Papillary thyroid carcinoma (PTC), the most common endocrine cancer, accounts for 80-85% of all malignant thyroid tumors. This study focused on identifying targets that affect the multifocality of PTC. In a previous study, we determined 158 mRNAs related to multifocality in BRAF-mutated PTC using The Cancer Genome Atlas.

Conclusions

Both TEK and AXIN2 play a potential role in the multifocality of PTC, and serum TEK may be a diagnostic marker for multifocal PTC.

Methods

We used multi-omics data (miRNAs and mRNAs) to identify the regulatory mechanisms of the investigated mRNAs. miRNA inhibitors were used to determine the relationship between mRNAs and miRNAs.

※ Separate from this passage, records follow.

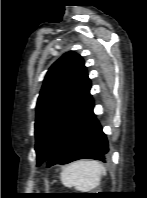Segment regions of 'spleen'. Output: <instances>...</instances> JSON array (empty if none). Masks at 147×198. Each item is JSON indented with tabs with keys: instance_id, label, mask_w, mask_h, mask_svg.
<instances>
[{
	"instance_id": "spleen-1",
	"label": "spleen",
	"mask_w": 147,
	"mask_h": 198,
	"mask_svg": "<svg viewBox=\"0 0 147 198\" xmlns=\"http://www.w3.org/2000/svg\"><path fill=\"white\" fill-rule=\"evenodd\" d=\"M106 175L105 167L94 160H81L69 164L61 172V182L65 187H74L87 193L100 184L101 176Z\"/></svg>"
}]
</instances>
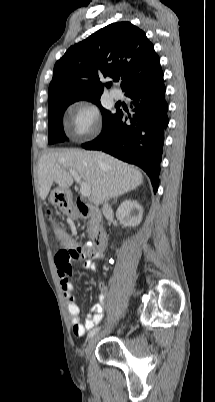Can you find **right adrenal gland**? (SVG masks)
<instances>
[{"instance_id":"1","label":"right adrenal gland","mask_w":215,"mask_h":402,"mask_svg":"<svg viewBox=\"0 0 215 402\" xmlns=\"http://www.w3.org/2000/svg\"><path fill=\"white\" fill-rule=\"evenodd\" d=\"M118 197H119V196H117V197L114 199V201H113L112 204H115V203L117 202Z\"/></svg>"}]
</instances>
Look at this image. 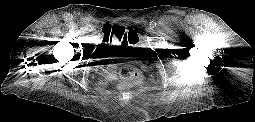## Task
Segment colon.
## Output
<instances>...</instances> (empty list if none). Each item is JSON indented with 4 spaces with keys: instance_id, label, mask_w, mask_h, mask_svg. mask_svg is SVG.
<instances>
[{
    "instance_id": "obj_1",
    "label": "colon",
    "mask_w": 255,
    "mask_h": 122,
    "mask_svg": "<svg viewBox=\"0 0 255 122\" xmlns=\"http://www.w3.org/2000/svg\"><path fill=\"white\" fill-rule=\"evenodd\" d=\"M103 31L106 35L117 37L121 42H135L137 38V34L132 27L109 25ZM119 76L118 88L121 90L133 87L141 81L140 71L131 64H123L119 69Z\"/></svg>"
}]
</instances>
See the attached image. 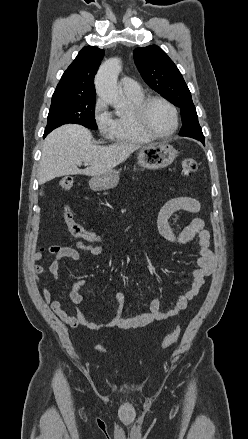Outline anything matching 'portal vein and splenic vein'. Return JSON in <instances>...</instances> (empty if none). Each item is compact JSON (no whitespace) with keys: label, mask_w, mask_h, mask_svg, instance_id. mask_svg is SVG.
Segmentation results:
<instances>
[{"label":"portal vein and splenic vein","mask_w":248,"mask_h":439,"mask_svg":"<svg viewBox=\"0 0 248 439\" xmlns=\"http://www.w3.org/2000/svg\"><path fill=\"white\" fill-rule=\"evenodd\" d=\"M78 165H81V163H78ZM85 165H87V164H85Z\"/></svg>","instance_id":"obj_1"}]
</instances>
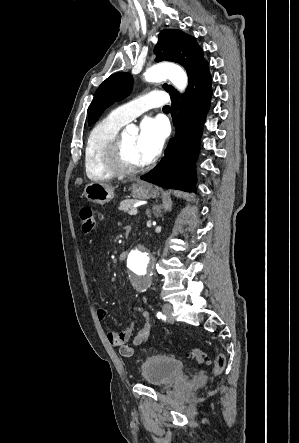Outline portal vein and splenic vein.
Segmentation results:
<instances>
[{
  "label": "portal vein and splenic vein",
  "mask_w": 299,
  "mask_h": 443,
  "mask_svg": "<svg viewBox=\"0 0 299 443\" xmlns=\"http://www.w3.org/2000/svg\"><path fill=\"white\" fill-rule=\"evenodd\" d=\"M128 214L131 215V216H135V215L138 214V211H137L136 208H134V209L130 210V211L128 212Z\"/></svg>",
  "instance_id": "obj_1"
}]
</instances>
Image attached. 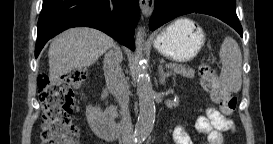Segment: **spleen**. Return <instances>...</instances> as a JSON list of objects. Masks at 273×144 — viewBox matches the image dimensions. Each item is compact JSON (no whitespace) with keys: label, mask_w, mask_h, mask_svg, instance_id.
<instances>
[{"label":"spleen","mask_w":273,"mask_h":144,"mask_svg":"<svg viewBox=\"0 0 273 144\" xmlns=\"http://www.w3.org/2000/svg\"><path fill=\"white\" fill-rule=\"evenodd\" d=\"M219 56L221 85L230 92H238L242 85V55L238 43L232 37H225Z\"/></svg>","instance_id":"1"}]
</instances>
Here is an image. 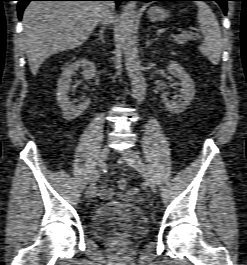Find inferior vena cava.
<instances>
[{
	"label": "inferior vena cava",
	"mask_w": 247,
	"mask_h": 265,
	"mask_svg": "<svg viewBox=\"0 0 247 265\" xmlns=\"http://www.w3.org/2000/svg\"><path fill=\"white\" fill-rule=\"evenodd\" d=\"M104 5V11L101 13L99 22L106 26L111 22L112 16H113V10H114V3L112 2H103Z\"/></svg>",
	"instance_id": "1"
}]
</instances>
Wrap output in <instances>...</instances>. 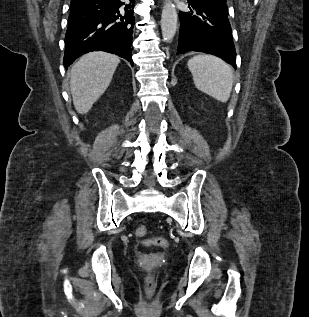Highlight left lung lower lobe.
I'll return each mask as SVG.
<instances>
[{"instance_id":"1","label":"left lung lower lobe","mask_w":309,"mask_h":317,"mask_svg":"<svg viewBox=\"0 0 309 317\" xmlns=\"http://www.w3.org/2000/svg\"><path fill=\"white\" fill-rule=\"evenodd\" d=\"M190 12H179L180 33L177 54L198 51L218 56L236 69V51L228 10L188 5Z\"/></svg>"}]
</instances>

We analyzed the target protein levels in patient sera using ELISA and immunohistochemical staining of patients' tissues.

Results

We identified 44 miRNAs that showed a negative correlation with mRNA expression. Using in vitro experiments, we identified four miRNAs that inhibit TEK and/or AXIN2 among the target mRNAs. We also showed that the downregulation of TEK and AXIN2 decreased the proliferation and migration of BRAF ( +) PTC cells. To evaluate the diagnostic ability of multifocal PTC, we examined serum TEK or AXIN2 in unifocal and multifocal PTC patients using ELISA, and showed that the serum TEK in multifocal PTC patients was higher than that in the unifocal PTC patients. The immunohistochemical study showed higher TEK and AXIN2 expression in multifocal PTC than unifocal PTC. Conclusions: Both TEK and AXIN2 play a potential role in the multifocality of PTC, and serum TEK may be a diagnostic marker for multifocal PTC.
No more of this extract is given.